According to this site, I should be able to use the following code:
double stuff[3][3];
double **p_stuff;
p_stuff = stuff;
But I get a complaint that the conversion is not allowed by assignment.
Am I doing something wrong?
I have an extern "C" type function that I want to pass this double stuff[3][3] to. So I think i need to make it a pointer, right?
Regarding the edit: to pass this double stuff[3][3] to a C function, you could
1) pass a pointer to the whole 2D array:
void dostuff(double (*a)[3][3])
{
// access them as (*a)[0][0] .. (*a)[2][2]
}
int main()
{
double stuff[3][3];
double (*p_stuff)[3][3] = &stuff;
dostuff(p_stuff);
}
2) pass a pointer to the first 1D array (first row) and the number of rows
void dostuff(double a[][3], int rows)
{
// access them as a[0][0] .. a[2][2]
}
int main()
{
double stuff[3][3];
double (*p_stuff)[3] = stuff;
dostuff(p_stuff, 3);
}
3) pass a pointer to the first value in the first row and the number of both columns and rows
void dostuff(double a[], int rows, int cols)
{
// access them as a[0] .. a[8];
}
int main()
{
double stuff[3][3];
double *p_stuff = stuff[0];
dostuff(p_stuff, 3, 3);
}
(that this last option is not strictly standards-compliant since it advances a pointer to an element of a 1D array (the first row) past the end of that array)
If that wasn't a C function, there'd be a few more options!
Your assigned is flawed. p_stuff; is pointer to pointer to double whereas stuff is two dimensional array( array of arrays)
A single dimension array decays to the pointer to its first element. A 2 dimensional array decays to pointer to a single dimension array.
Try this
double stuff[3][3];
double (*p_stuff)[3]; // pointer to array of 3 int
p_stuff = stuff;
double ** p_stuff; corresponds to an array of pointer to double. double stuff[3][3] doesn't have any pointers - it's a 2D array of double.
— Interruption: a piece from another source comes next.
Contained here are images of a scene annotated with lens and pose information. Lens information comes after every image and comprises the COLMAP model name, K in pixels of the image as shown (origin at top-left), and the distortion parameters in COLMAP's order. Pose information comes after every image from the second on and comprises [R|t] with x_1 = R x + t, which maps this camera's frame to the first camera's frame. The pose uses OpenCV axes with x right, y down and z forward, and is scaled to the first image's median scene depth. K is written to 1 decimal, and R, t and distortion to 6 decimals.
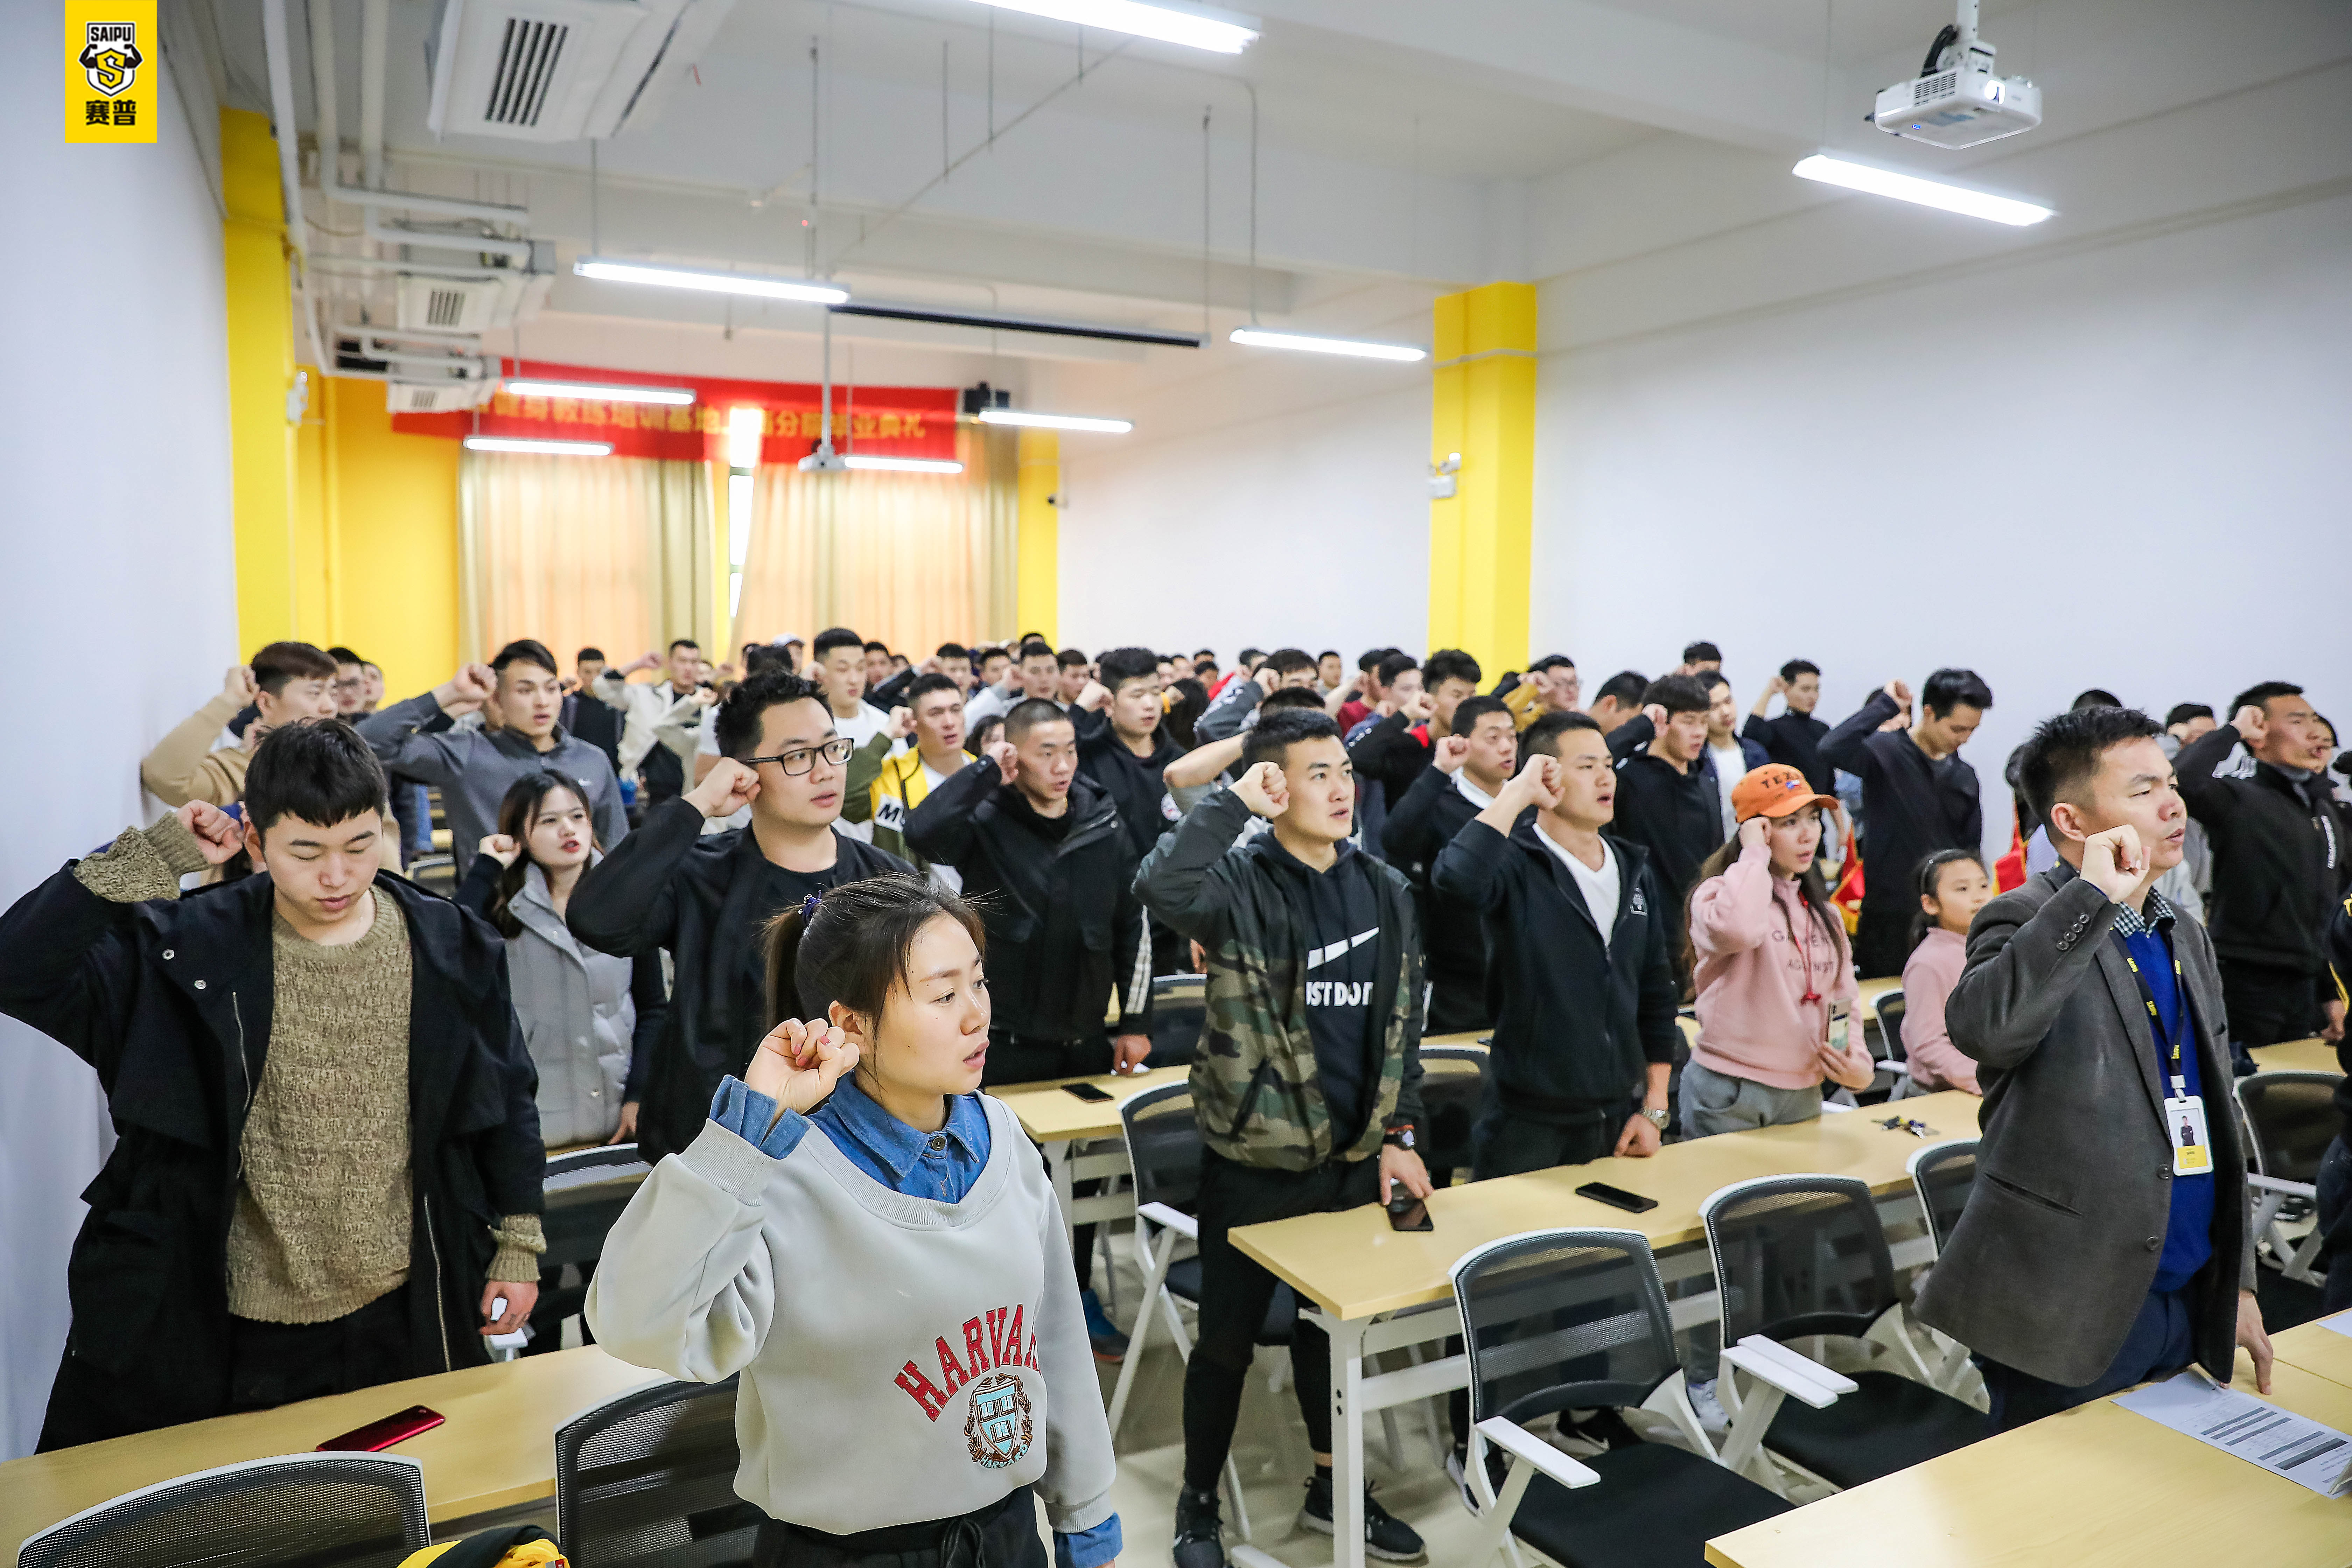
lens RADIAL K [[1624.6, 0, 1176.0], [0, 1624.6, 784.0], [0, 0, 1]] dist [-0.004722, -0.002158]
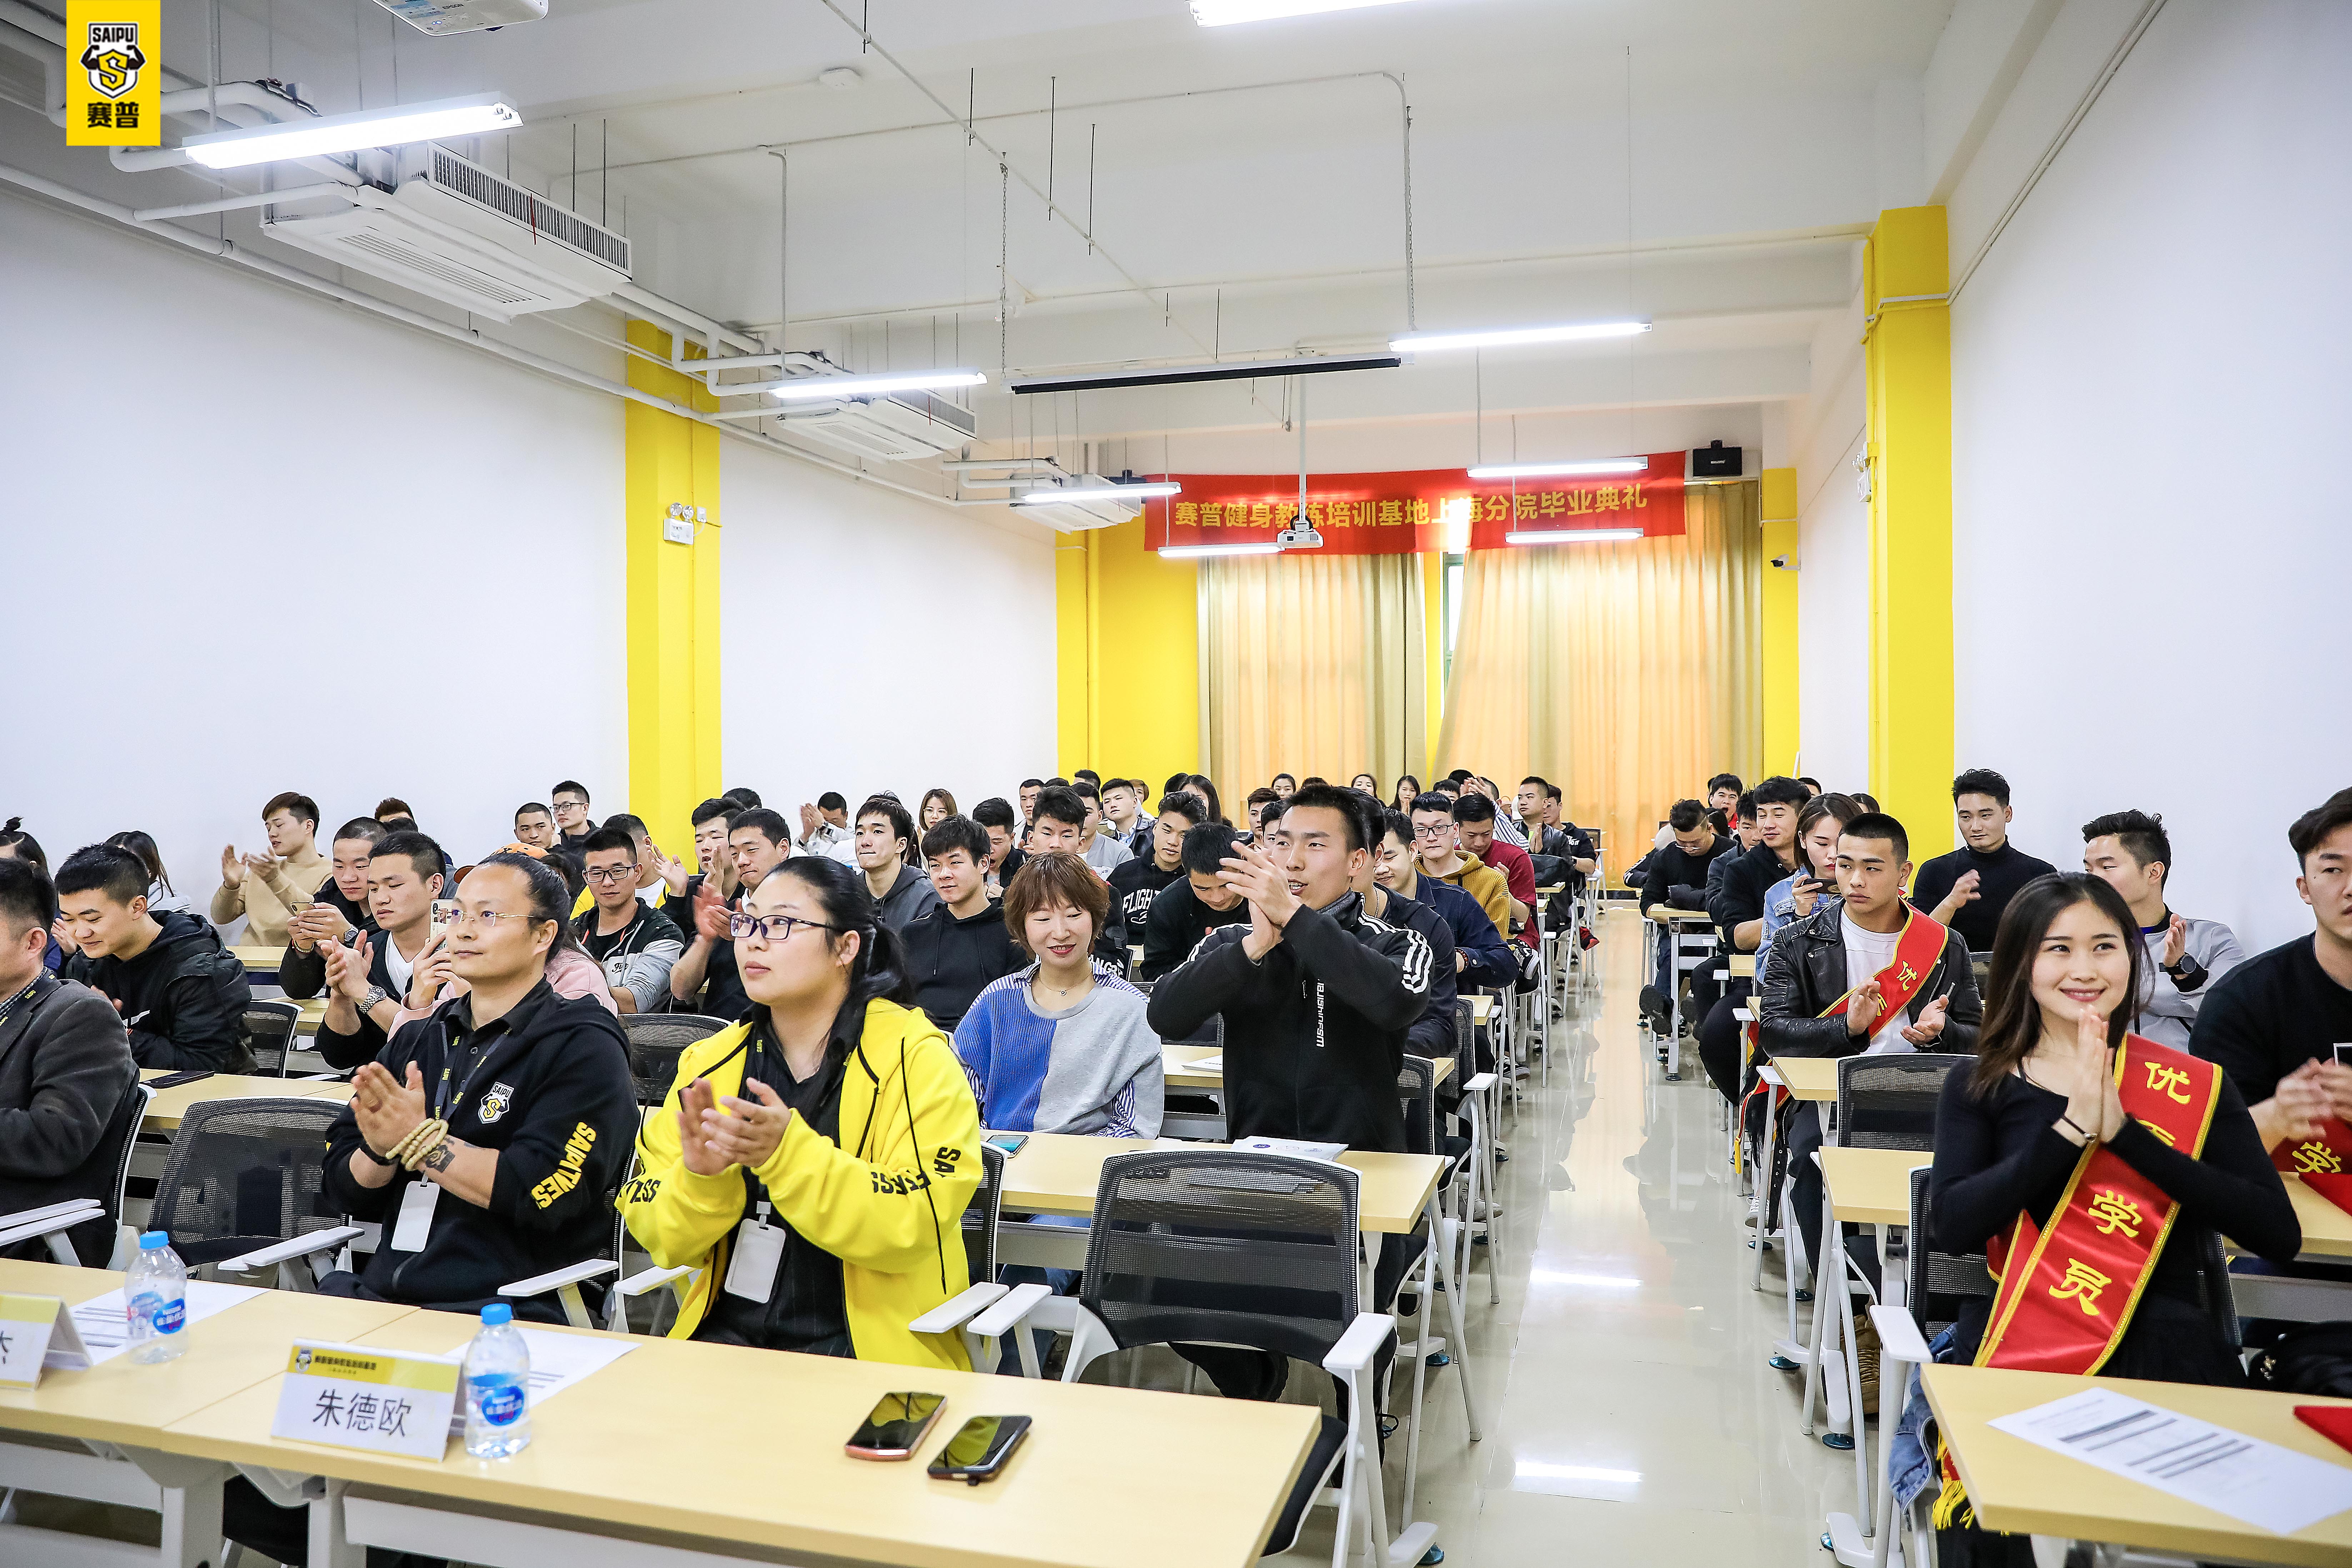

Below is maybe your answer:
#include <stdio.h>
#include <stdlib.h>
typedef unsigned int uint;
uint m[10][20];
uint **ppm;
int main() {
int i;
ppm = (uint **)m;
for (i =0; i<10; ++i)ppm[i] = (uint *)&m[i];
m[1][1] = 10;
printf("0x%x vs 0x%x: %d vs %d\n", ppm,m, m[1][1], *(*(ppm+1)+1));
return 0;
}
The result's on console screen:
0x6010a0 vs 0x6010a0: 10 vs 10
In addition to Cubbi's detailed answer, the following way is just natural to pass a 2-dim array to a function:
void dostuff(void *a1, int rows, int cols)
{
double (*a)[cols] = (double (*)[cols]) a1;
// access them as a[0][0] .. a[rows-1][cols-1];
}
int main()
{
double stuff[3][3];
dostuff(stuff, 3, 3);
}
You don't have to cast them in advance since the newest C++ (C++14) supports run-time sized arrays.